If we are lucky maybe it runs at ~3 cycles per pixel on data in L1 cache. :)
Posted on 2004-10-21 23:34:44 by bitRAKE
That's what I got too. I realized my problem was typing the wrong number for one the mmx registers. All my timing functions say it runs at about 4.5 cycles per pixel, but I don't know how to tell if the original color data is in the cache or not.

I noticed that you paired the psrlw statements together. Did you do this on purpose? It seems it would be faster if you seperated them since they're using the same resources on the processor.

Spara
Posted on 2004-10-22 00:17:05 by Sparafusile
I noticed that you paired the psrlw statements together. Did you do this on purpose? It seems it would be faster if you seperated them since they're using the same resources on the processor.
I assume you are using an Intel CPU - sometimes AMD's can execute three MMX instructions in one cycle. It is just for readablity. As with mark_larson's suggestion, the instruction order is CPU dependant. Intel will be releasing CPU's with very large caches for the general PC audience next year.

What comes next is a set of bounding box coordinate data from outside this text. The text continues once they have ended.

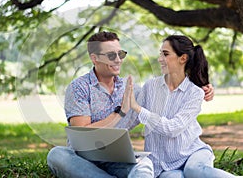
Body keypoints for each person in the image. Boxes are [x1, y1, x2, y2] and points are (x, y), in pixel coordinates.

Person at [47, 31, 214, 178]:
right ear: (94, 58)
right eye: (111, 55)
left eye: (120, 54)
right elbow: (83, 134)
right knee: (56, 155)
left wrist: (203, 87)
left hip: (117, 159)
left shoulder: (132, 91)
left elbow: (167, 96)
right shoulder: (79, 88)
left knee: (145, 165)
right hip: (84, 159)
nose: (118, 60)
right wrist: (119, 113)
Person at [123, 35, 238, 178]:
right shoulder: (150, 87)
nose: (160, 59)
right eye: (160, 54)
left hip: (193, 153)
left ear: (182, 58)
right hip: (163, 165)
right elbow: (130, 120)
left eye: (165, 54)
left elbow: (173, 128)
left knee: (193, 170)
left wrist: (138, 108)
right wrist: (103, 135)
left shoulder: (195, 93)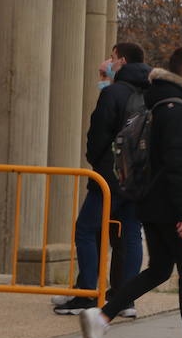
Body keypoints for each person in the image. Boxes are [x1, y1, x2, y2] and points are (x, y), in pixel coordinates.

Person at [79, 47, 182, 338]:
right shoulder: (177, 110)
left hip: (151, 203)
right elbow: (179, 166)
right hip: (174, 207)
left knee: (160, 269)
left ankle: (102, 316)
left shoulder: (156, 104)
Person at [53, 43, 149, 316]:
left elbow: (97, 138)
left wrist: (98, 164)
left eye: (113, 57)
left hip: (110, 177)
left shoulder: (114, 93)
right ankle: (125, 299)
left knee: (86, 230)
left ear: (123, 61)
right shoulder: (150, 92)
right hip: (139, 177)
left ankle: (86, 294)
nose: (110, 61)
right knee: (131, 234)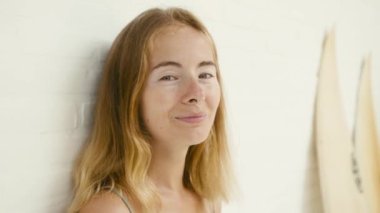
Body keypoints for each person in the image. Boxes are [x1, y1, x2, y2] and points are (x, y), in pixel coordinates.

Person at [68, 7, 233, 213]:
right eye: (169, 77)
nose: (196, 93)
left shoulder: (208, 200)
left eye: (205, 74)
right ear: (131, 97)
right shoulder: (111, 209)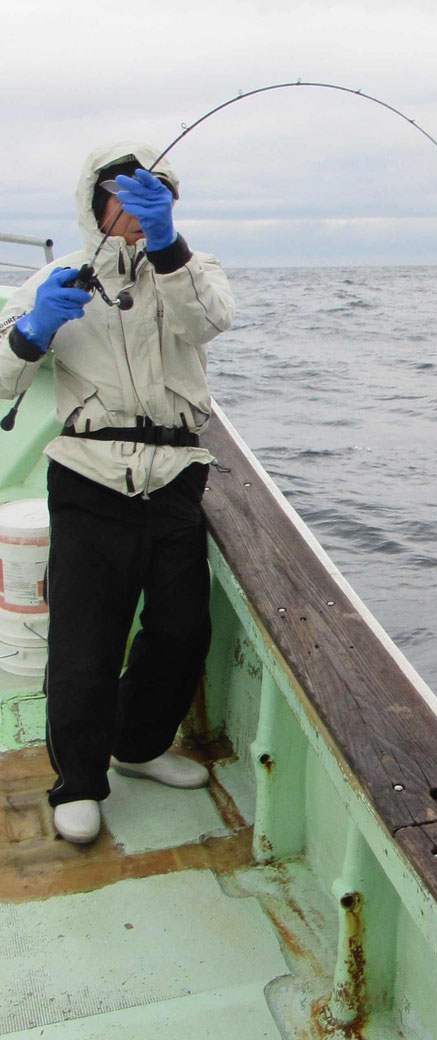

By 'touching' a cacheline it is loaded into L1 cache, prefetch instructions are not required to do anything - newer chips will auto-fetch and re-arrange instructions to some degree. :)
Posted on 2004-10-22 11:03:46 by bitRAKE
I noticed that you paired the psrlw statements together. Did you do this on purpose? It seems it would be faster if you seperated them since they're using the same resources on the processor.
I assume you are using an Intel CPU - sometimes AMD's can execute three MMX instructions in one cycle. It is just for readablity. As with mark_larson's suggestion, the instruction order is CPU dependant.

On Intel you can't pair MMX ( there are a few exceptions). Generally you can you use different execution units to get a speed up. If you download the P4 optimization manual it will list all the execution units different instructions use.



Intel will be releasing CPU's with very large caches for the general PC audience next year.

By 'touching' a cacheline it is loaded into L1 cache, prefetch instructions are not required to do anything - newer chips will auto-fetch and re-arrange instructions to some degree. :)


Yep, the P4 has a hardware prefetcher that prefetches 512 bytes ahead automatically without program intervention. In your code if you carefully code "prefetch" instructions you can get a 10%-30% increase in speed even with the hardware prefetcher.
Posted on 2004-10-23 18:01:54 by mark_larson